- Natuashish Indian Reserve No. 2
- Natuashish Location in Newfoundland and Labrador.
- Coordinates: 55°55′00″N 61°07′30″W﻿ / ﻿55.91667°N 61.12500°W
- Country: Canada
- Province: Newfoundland and Labrador
- Settled: 2002

Government
- • Chief: Patricia Andrew
- • Federal MP: Philip Earle (L)
- • Provincial MHA: Lela Evans (PC)

Population (2021)
- • Total: 856
- Time zone: UTC-4 (AST)
- Area code: 709

= Natuashish =

Natuashish is an Innu community in the Canadian province of Newfoundland and Labrador. The community is inhabited by the Mushuau Innu First Nation. Natuashish became a federal Indian reserve in 2003.
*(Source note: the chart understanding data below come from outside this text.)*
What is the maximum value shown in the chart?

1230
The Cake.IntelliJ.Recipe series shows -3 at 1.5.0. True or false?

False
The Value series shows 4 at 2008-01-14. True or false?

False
Natuashish (Little Sango Pond) was established in 2002 as a planned community in the hopes of resolving the social problems that had plagued the prior community of Davis Inlet, 15 km away. The population of Natuashish at the 2021 Census was 856, down from 938 in 2016.

Initial reports suggested that the Canadian government's plan of renewal and healing had been a failure, as the community was still plagued with alcohol and drug abuse. The government was accused of creating a system overburdened with bureaucracy, and not adequately addressing the issues. The local tribal band was accused of corruption, as was proven in a 2005 CBC News report in which it was shown that the leadership was trafficking drugs and other illicit substances to maintain power.
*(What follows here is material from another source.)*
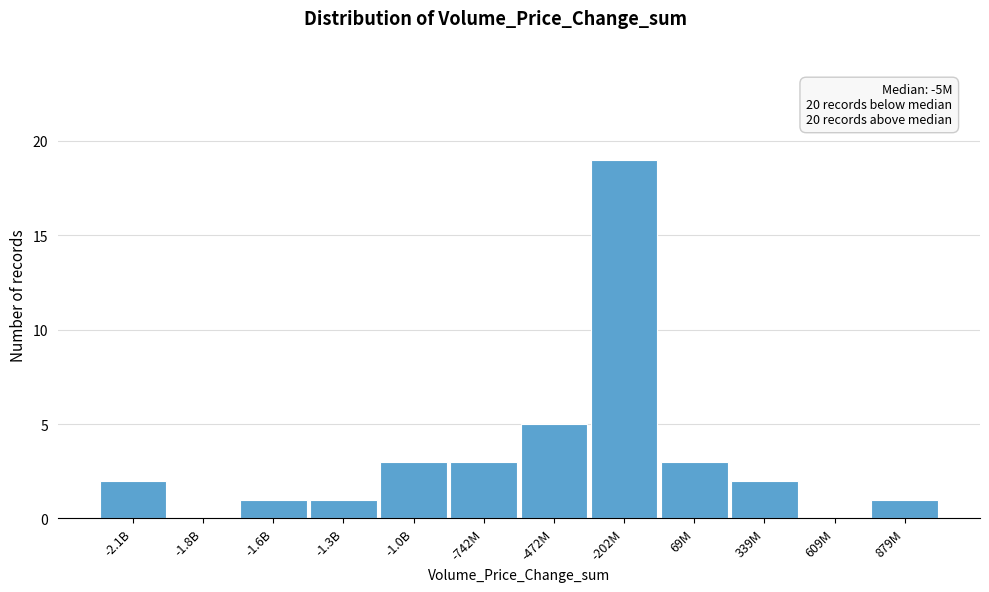

Reading left to right, list all the values displayed in this chart.

-2.1B=2	-1.8B=0	-1.6B=1	-1.3B=1	-1.0B=3	-742M=3	-472M=5	-202M=19	69M=3	339M=2	609M=0	879M=1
The community's attempt to resolve its problem with alcoholism led to a ban on the sale, purchase, and possession of alcohol within the reserve. The bylaw was originally passed in 2008 by a margin of two votes. The prohibition bylaw was upheld in a subsequent referendum held in the community in March 2010.

The community has continued to struggle with drug abuse and youth boredom. As recently as 2017, gas sniffing by youths has been a notable issue.

Natuashish is inaccessible by road and may be reached only by air or sea. The community is served by the Natuashish Airport.